Eastern flight attendants called themselves the Silverliners, a group that in its heyday had about 4,000 members. Many are still active today.

Moore says it was also a very different customer base back in the day. Male passengers weren’t allowed to fly unless they had on coats and ties. Also, the cost for flying was much higher.

“Today you can fly from New York to Miami for around $100,” Moore says. “Back then, the airfare was $150 and those were in 1960s’ dollars.”

Eastern’s glory days eventually faded. On Dec. 29, 1972, the airline’s Flight 401 from New York’s JFK Airport to Miami crashed in the Everglades, killing 101 passengers and crew. There were 75 survivors.

In the 1980s, Eastern buckled in large part to airline deregulation and labor disputes under then-company President Frank Borman, the former astronaut.

Michael Zall recalls how he learned of Eastern’s demise from his manager: “In 1991, I wrote up my manager for doing something illegal in aircraft overhaul and presented him a letter of reprimand,” Zall said. “He threw it in the air and said, ‘Didn’t your manager tell you? We’re out of business.’”

Six years ago, Eastern made a comeback, of sorts, based in Miami with charter flights to Cuba, Costa Rica, Dominican Republic, Guatemala, Guyana and Haiti.

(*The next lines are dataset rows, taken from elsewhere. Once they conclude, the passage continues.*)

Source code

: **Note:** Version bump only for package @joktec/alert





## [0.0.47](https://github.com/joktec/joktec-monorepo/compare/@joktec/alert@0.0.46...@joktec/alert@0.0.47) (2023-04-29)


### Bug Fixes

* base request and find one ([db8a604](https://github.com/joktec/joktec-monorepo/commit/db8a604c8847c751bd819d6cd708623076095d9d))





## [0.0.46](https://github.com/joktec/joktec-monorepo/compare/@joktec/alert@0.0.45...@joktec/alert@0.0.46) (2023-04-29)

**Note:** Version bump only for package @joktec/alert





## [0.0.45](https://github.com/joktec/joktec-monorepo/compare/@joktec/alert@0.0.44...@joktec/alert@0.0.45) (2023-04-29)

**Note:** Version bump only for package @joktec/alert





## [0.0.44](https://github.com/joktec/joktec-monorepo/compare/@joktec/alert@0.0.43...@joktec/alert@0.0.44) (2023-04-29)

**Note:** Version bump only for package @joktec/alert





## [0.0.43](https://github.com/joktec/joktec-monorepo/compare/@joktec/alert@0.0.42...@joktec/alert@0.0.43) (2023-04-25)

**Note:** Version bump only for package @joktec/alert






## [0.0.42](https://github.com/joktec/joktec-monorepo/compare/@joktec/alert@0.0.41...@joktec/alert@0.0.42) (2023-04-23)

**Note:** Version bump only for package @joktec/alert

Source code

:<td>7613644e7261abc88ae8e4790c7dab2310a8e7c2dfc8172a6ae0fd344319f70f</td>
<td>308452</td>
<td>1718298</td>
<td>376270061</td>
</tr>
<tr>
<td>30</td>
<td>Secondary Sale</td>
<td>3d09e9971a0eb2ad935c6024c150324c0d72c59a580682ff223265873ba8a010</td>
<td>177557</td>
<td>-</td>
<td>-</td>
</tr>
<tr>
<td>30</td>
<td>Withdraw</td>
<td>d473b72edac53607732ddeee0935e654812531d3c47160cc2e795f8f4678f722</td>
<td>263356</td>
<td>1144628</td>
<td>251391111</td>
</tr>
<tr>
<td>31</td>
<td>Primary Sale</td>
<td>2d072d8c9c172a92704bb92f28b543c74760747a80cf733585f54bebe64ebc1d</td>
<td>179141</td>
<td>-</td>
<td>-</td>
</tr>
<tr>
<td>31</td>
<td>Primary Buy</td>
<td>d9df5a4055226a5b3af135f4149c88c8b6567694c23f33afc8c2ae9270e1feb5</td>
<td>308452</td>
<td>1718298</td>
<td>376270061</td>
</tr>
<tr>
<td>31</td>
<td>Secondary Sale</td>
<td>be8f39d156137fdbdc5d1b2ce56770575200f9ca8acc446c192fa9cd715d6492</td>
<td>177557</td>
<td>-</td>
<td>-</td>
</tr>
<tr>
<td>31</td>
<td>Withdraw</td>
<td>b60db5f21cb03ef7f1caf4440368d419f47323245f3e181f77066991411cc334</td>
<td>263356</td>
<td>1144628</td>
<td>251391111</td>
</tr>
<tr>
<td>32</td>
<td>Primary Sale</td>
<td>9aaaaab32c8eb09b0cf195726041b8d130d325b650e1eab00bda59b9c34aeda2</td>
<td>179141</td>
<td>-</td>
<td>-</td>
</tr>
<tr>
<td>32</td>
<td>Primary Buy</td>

“In late 2011, a professional group of airline managers acquired the intellectual property of Eastern Air Lines,” according to the revived Eastern’s website. “They did this with the goal of developing a new business and financing plan for relaunching the airline. The result was the formation of Eastern Air Lines Group, Inc.”

Eastern’s legacy also lives on through the retiree association — fittingly located next to Miami International Airport — which sends out monthly newsletters to each of its 7,400 members.

This association chose to donate the archive to UM because many wanted the legacy to remain in the Miami area.

“I was thrilled because I wanted our collection to stay in Florida. It was where the majority of our employees lived and our headquarters was based there,” Moore said. “I had calls from Purdue, Illinois, Auburn and Texas A&M universities as well as the Smithsonian about wanting the collection, but I knew the right place for Eastern’s history was here in Florida.”